Dilanda Kisruh, PDIP Jumpa Pers Pukul 12.00 WIB
Senin, 27 Sep 2004 11:09 WIB
Jakarta - Puluhan simpatisan PDIP yang kecewa terhadap kekalahan Mega-Hasyim masih bertahan di seberang kantor DPP PDIP. Rencananya, DPP PDIP akan memberikan keterangan resmi siang nanti."Tidak diliburkan, malah nanti ada rapat para pengurus pukul 12.00 WIB dan akan memberi keterangan resmi," kata Humas Sekretariat DPP PDIP Johanes Hadianto menjawab apakah aktivitas staff DPP PDIP diliburkan menyusul aksi massa pendudukan kantor DPP PDIP di kantor DPP PDIP, Jalan Lenteng Agung, Jakarta Selatan, Senin (27/9/2004).

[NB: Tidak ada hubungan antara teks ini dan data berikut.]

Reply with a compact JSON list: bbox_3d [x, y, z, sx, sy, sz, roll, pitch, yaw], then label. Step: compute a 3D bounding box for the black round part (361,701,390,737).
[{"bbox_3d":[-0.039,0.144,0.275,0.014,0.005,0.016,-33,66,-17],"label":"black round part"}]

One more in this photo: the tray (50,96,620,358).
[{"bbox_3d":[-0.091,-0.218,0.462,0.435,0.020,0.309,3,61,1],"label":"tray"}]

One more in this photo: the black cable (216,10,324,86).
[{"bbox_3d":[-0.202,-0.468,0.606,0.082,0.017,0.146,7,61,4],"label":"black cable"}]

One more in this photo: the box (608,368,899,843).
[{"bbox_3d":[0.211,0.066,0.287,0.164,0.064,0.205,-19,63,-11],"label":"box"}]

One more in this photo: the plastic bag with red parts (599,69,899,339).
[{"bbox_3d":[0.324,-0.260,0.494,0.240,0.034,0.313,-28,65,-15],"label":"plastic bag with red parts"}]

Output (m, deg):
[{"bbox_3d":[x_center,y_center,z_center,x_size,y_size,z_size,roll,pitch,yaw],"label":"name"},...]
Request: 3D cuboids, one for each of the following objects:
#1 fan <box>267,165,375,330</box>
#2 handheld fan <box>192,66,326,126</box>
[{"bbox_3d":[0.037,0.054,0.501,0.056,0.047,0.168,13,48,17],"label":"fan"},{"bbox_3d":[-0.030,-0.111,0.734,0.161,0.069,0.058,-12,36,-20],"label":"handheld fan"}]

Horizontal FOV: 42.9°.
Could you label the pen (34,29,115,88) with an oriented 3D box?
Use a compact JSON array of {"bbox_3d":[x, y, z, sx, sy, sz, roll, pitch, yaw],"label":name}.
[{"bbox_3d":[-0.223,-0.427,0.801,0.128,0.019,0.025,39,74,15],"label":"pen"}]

Namun demikian, Hadianto tidak menjelaskan keterangan resmi apa yang akan diberikan jajaran pengurus DPP PDIP pada siang nanti.Kekisruhan di tubuh PDIP semakin memanas setelah elit PDIP saling melontarkan tudingan atas kekalahan Mega-Hasyim dalam pilpres putaran kedua. Ketua DPP PDIP Kwik Kian Gie menuding kekalahan Mega-Hasyim merupakan kesalahan "The Gang of Three" yakni Sutjipto, Pramono dan Gunawan. Kwik menuntut digelar Kongres Luar Biasa (KLB) untuk membersihkan PDIP dari kader busuk. Sebaliknya, Sutjipto membalas pembusukan di tubuh PDIP justru oleh Kwik Kian Gie.Simpatisan PDIP berasal dari Bandung, Bogor, Jakarta dan Depok yang sejak Minggu (26/9/2004) mendatangi kantor PDIP mengaku akan tetap bertahan hingga perwakilan mereka diterima oleh pengurus DPP PDIP.Massa yang semula berjumlah seratusan orang, kini tinggal puluhan orang saja. Mereka sebagian terlihat sedang duduk-duduk dan tidur-tiduran di tenda yang dibangun di seberang DPP PDIP. Tampak spanduk besar bertuliskan 'Sutjipto, Pramono dan Gunawan mundur atau kami gusur' dibentangkan di tenda tersebut."Idealnya memang Sutjipto yang masuk tim sukses harus bertanggung jawab dan berjiwa besar. Jangan malah menghantam Kwik. Kami bukan bela Kwik tetapi hanya ingin agar Sutjipto menerima kami ya minimal salah satu struktur PDIP.Kami baru akan pulang," ujar salah seorang simpatisan PDIP asal Bandung yang enggan disebut namanya.Keamanan kantor DPP PDIP diperketat, ratusan satgas PDIP berpakaian ala militer tampak berjaga-jaga mengantisipasi hal yang tidak diinginkan.